Preventing and remedying sexual violence is a key priority for the ICRC, which constantly reminds the parties to the conflict of their obligation to prevent sexual violence, which is a serious violation of international humanitarian law, and to prosecute and investigate such crimes are they have occurred.


  • Difficult situation of displaced people

With a total of seven million people internally displaced, in 2023 the DRC had the highest number of IDPs ever recorded, according to UN figures. At least 5.5 million people are displaced in the eastern parts of the country, including 2.5 million in North Kivu province alone.
While people tend to flee to Goma or other large cities, some are stranded in remote areas. Only 20% of the displaced arrive in camps where they can receive aid from humanitarian organisations, the rest are stranded due to logistical obstacles or lack of safe access.


  • Missing people

Large numbers of the civilian population have fled the violence in the east of the country and thousands of families have often been split up. Throughout the region, many people - especially unaccompanied children - need help to find and contact their families.
Over the past three years, some 2,400 people a year have contacted the ICRC for assistance in locating their loved ones, and about 80% were children.
There are, however, numerous problems in getting families to reconcile, ranging from a lack of accurate information on wanted persons, especially when requests are made by children, to the complex geography of the country and the unstable security situation in many areas.
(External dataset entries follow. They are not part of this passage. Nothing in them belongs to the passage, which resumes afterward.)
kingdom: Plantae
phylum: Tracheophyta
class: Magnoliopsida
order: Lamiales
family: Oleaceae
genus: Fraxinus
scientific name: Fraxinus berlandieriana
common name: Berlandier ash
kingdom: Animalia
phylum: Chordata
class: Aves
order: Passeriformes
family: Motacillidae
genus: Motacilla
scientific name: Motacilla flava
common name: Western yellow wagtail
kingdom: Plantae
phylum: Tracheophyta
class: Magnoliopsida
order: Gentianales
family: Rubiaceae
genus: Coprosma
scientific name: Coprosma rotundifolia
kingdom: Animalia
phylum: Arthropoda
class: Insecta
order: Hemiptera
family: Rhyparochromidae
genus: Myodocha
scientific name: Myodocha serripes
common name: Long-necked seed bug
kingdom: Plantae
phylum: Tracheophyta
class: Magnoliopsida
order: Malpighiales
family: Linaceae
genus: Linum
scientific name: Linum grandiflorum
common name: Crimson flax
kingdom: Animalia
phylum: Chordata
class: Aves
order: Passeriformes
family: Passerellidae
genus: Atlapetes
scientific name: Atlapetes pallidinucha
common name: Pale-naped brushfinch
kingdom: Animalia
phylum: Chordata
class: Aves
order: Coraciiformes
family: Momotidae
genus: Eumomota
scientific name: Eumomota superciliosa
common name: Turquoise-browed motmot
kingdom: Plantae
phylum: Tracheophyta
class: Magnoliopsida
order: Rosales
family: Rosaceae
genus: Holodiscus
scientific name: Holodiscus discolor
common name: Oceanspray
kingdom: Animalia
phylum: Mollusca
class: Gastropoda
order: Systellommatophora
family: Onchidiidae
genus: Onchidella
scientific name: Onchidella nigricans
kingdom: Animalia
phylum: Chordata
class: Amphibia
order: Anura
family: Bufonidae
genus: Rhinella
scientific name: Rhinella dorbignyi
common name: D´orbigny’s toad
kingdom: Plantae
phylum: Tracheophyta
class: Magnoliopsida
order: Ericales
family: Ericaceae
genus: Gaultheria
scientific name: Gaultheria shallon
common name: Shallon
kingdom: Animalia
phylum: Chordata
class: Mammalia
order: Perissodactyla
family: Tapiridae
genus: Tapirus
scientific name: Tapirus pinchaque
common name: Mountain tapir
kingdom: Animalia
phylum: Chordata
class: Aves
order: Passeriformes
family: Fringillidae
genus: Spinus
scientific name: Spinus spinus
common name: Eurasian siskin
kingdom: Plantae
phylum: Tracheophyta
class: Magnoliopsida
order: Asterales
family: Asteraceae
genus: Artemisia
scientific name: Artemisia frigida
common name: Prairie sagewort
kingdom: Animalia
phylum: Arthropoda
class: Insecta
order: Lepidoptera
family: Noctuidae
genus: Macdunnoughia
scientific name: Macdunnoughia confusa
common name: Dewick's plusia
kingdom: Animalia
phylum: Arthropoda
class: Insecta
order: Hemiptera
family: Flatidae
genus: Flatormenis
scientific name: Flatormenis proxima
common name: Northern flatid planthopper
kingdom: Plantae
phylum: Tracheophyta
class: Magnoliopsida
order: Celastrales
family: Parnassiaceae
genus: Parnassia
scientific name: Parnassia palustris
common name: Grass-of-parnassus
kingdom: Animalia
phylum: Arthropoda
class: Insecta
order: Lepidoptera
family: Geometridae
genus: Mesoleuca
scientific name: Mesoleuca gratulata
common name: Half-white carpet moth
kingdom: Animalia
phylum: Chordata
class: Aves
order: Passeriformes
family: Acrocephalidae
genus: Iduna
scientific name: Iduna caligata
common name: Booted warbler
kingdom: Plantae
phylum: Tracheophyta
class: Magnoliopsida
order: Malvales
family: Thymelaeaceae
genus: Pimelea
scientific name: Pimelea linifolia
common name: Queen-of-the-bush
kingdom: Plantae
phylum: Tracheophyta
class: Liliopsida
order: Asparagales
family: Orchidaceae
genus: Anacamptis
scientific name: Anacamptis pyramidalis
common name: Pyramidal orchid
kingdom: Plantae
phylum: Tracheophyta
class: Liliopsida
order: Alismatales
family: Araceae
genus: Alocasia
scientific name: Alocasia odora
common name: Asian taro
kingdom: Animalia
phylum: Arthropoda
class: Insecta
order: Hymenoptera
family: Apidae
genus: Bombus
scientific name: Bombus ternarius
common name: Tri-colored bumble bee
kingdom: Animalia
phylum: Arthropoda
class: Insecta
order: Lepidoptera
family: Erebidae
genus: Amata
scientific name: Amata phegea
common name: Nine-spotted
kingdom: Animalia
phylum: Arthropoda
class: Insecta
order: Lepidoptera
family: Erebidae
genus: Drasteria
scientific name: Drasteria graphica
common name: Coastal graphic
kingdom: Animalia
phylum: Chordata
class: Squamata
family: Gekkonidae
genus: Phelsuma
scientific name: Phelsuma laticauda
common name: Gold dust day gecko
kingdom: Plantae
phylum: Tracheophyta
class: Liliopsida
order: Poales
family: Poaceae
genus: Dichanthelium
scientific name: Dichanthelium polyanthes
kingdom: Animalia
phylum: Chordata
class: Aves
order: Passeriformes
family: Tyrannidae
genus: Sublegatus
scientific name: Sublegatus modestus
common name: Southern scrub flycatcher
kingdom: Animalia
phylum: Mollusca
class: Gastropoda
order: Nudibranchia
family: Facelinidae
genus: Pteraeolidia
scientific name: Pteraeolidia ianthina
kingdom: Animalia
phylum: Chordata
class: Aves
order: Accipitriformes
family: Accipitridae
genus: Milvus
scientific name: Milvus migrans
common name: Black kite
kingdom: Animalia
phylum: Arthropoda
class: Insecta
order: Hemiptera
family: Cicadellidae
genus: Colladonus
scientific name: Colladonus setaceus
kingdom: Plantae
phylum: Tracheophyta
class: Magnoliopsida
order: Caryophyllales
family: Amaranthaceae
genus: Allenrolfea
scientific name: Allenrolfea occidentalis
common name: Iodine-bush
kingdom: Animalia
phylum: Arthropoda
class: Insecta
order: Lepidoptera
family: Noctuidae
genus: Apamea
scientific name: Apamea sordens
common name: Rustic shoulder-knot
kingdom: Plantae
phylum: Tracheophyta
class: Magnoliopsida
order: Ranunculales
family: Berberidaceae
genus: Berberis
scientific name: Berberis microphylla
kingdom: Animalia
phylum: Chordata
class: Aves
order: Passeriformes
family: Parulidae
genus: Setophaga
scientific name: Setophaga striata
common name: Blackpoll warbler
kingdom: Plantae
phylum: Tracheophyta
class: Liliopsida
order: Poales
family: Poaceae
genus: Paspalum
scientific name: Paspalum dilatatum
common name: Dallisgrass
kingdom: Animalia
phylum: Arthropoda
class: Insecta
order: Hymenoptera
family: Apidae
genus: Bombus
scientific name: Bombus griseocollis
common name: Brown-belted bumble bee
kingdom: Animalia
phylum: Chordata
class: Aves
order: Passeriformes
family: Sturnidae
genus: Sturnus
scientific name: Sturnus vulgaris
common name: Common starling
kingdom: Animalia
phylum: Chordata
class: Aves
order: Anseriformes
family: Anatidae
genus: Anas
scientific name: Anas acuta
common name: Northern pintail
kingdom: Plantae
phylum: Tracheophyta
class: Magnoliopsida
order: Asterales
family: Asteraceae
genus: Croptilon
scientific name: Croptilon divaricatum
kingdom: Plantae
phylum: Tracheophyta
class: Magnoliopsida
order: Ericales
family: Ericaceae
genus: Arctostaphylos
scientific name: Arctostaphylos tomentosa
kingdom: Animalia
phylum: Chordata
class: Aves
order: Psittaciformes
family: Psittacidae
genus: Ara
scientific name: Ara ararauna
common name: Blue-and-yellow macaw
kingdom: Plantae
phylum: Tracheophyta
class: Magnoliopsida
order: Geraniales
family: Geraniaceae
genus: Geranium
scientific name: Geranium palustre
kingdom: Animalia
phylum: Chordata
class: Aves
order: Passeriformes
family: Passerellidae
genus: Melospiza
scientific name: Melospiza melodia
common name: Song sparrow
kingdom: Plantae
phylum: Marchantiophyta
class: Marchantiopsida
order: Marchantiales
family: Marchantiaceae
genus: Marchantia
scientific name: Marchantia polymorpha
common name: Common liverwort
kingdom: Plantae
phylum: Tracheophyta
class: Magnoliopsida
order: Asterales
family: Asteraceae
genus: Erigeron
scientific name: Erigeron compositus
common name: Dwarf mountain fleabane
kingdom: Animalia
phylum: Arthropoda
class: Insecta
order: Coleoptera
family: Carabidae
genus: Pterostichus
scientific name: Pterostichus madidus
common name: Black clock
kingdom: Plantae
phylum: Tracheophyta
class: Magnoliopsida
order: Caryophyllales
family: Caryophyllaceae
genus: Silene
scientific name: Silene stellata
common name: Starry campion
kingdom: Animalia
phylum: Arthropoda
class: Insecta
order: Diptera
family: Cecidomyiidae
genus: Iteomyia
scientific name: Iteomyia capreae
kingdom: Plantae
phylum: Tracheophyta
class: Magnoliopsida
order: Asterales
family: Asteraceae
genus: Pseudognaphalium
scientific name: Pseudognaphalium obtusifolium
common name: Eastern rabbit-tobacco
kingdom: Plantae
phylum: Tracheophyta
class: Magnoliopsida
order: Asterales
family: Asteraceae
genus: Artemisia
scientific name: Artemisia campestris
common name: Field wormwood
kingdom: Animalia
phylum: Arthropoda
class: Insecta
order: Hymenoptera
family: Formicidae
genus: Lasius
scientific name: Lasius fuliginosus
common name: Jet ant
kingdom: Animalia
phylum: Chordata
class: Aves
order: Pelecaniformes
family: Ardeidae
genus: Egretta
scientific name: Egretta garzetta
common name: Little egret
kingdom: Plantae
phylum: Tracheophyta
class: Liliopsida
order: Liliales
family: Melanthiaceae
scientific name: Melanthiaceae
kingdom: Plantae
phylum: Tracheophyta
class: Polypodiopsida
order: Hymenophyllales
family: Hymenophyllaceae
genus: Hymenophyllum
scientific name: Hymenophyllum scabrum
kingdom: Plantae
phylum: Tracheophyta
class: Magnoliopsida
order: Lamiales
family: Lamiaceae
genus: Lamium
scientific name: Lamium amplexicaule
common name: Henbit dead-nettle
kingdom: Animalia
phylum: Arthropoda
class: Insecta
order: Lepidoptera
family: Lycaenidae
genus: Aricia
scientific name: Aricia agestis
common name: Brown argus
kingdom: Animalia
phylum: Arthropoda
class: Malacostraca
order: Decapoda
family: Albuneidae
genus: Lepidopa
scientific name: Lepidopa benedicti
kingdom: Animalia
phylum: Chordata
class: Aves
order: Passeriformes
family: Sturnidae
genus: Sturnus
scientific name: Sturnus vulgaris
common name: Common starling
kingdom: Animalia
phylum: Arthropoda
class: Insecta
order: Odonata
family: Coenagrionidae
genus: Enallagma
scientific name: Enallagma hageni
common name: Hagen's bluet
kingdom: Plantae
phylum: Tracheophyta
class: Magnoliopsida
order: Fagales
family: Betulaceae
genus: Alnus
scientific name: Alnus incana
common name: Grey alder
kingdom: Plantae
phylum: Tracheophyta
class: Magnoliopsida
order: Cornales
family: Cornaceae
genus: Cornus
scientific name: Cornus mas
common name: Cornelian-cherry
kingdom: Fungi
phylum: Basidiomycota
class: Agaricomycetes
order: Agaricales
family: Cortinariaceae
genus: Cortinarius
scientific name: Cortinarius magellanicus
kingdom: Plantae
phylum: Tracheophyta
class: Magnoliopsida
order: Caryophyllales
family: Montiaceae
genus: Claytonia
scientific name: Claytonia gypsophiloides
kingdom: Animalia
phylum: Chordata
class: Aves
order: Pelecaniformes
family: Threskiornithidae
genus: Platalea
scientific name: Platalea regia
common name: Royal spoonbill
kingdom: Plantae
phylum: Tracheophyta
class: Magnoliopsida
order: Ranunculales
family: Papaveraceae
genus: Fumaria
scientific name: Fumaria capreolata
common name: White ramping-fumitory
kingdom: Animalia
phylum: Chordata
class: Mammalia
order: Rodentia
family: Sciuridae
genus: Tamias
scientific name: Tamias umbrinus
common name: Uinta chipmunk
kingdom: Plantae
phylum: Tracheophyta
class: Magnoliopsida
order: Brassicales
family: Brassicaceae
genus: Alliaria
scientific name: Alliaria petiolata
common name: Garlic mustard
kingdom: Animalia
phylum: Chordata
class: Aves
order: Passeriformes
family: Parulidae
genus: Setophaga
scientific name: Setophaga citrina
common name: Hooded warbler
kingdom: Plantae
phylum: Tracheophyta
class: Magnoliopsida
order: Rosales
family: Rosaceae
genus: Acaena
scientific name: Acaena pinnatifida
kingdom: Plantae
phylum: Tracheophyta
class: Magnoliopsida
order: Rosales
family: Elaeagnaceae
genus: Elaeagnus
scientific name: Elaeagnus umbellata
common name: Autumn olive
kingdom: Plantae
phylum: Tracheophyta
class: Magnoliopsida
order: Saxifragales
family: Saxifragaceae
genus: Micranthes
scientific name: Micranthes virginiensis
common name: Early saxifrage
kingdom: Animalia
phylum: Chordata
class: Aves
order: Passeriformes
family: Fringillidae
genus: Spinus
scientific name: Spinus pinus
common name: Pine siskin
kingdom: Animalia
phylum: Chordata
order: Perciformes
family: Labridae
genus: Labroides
  • Children recruited into armed forces or groups

There has been a marked increase in the recruitment of children during conflicts, with adolescents in particular being most at risk. In the DRC, over 1,100 such cases were confirmed by the UN between January and September 2023.
While many children were forcibly recruited, others joined voluntarily, as a means of survival or to defend their community.
Through its child protection programme, the ICRC supports those who have left armed forces and groups or those at risk of recruitment, helping them to access school or training.
This work is done in close cooperation with families and includes raising awareness of the problem of child recruitment within communities.